With that, BBGH would like to share with you, our community, a little bit more about our nurses; who they are and why they do what they do.

Meet Mandy Yearling. Mandy was born and raised in Alliance and has always known she wanted to do something in healthcare. She started her college career pursuing Physical Therapy, but decided it wasn’t for her. “It wasn’t until a few more wrong turns I finally got to nursing school,” she said, and added, “I have worked as a clinical nurse all of my career, and have almost always worked for an OB provider. The enjoyment of watching women become mommies and babies become adults has been the greatest gift ever! I love the relationships you develop with patients in the clinical setting, which is why I’ve never desired to go back to school.”  

It’s obvious Mandy enjoys her work and her patients. When she’s not caring for others however, she enjoys spending time with her friends and family, and doing craft projects.

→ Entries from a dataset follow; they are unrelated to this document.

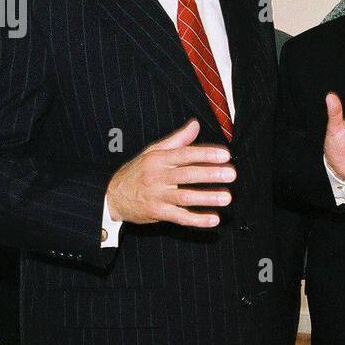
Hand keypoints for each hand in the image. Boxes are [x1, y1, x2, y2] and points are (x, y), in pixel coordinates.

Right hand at [106, 119, 234, 228]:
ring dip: (207, 198)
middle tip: (231, 174)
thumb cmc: (138, 172)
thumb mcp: (153, 152)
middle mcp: (158, 177)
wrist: (112, 196)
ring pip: (185, 197)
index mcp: (159, 159)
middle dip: (210, 174)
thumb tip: (196, 125)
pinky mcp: (158, 213)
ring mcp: (157, 196)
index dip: (205, 154)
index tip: (225, 155)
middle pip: (187, 175)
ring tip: (227, 197)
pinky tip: (214, 219)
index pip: (184, 154)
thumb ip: (177, 140)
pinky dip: (197, 219)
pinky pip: (180, 217)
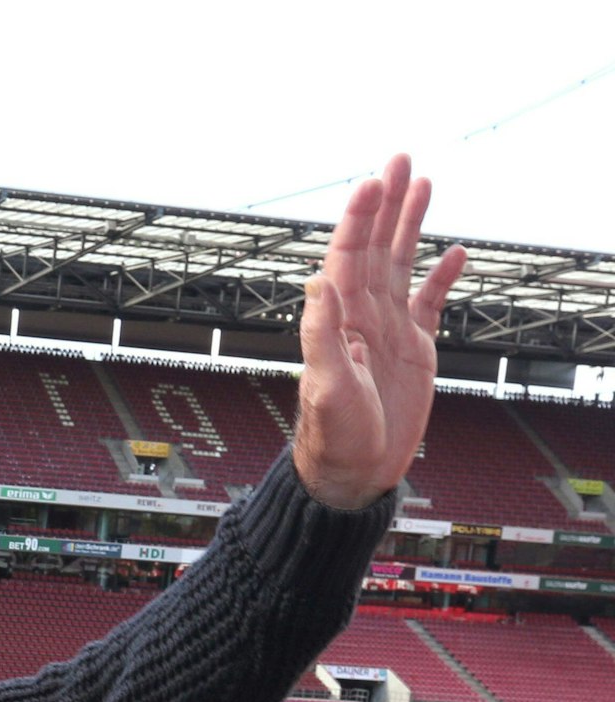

Florence Nightingale, popularly known as the ‘founder of modern nursing’ mentioned in her personal diary in the 1870s, “It will be 150 years to see the kind of nursing I envision.” We hope to continue her vision, 150 years later and 150 years from now. Mandy said, “I feel the continuing advances in technology will not only help nurses do their jobs more efficiently and effectively, but it will benefit in long-term patient care. Over the decades, nurses have evolved into highly specialized, well-respected members of the medical and healthcare teams. Many would even say that they are the true backbone of the healthcare industry. This alone makes me proud to say I am a nurse.”

As 2020 continues, keep your nurses in mind. They have families, hobbies, and feelings just like the rest of us. The main difference is they are courageous enough to do what we cannot, or choose not, to do.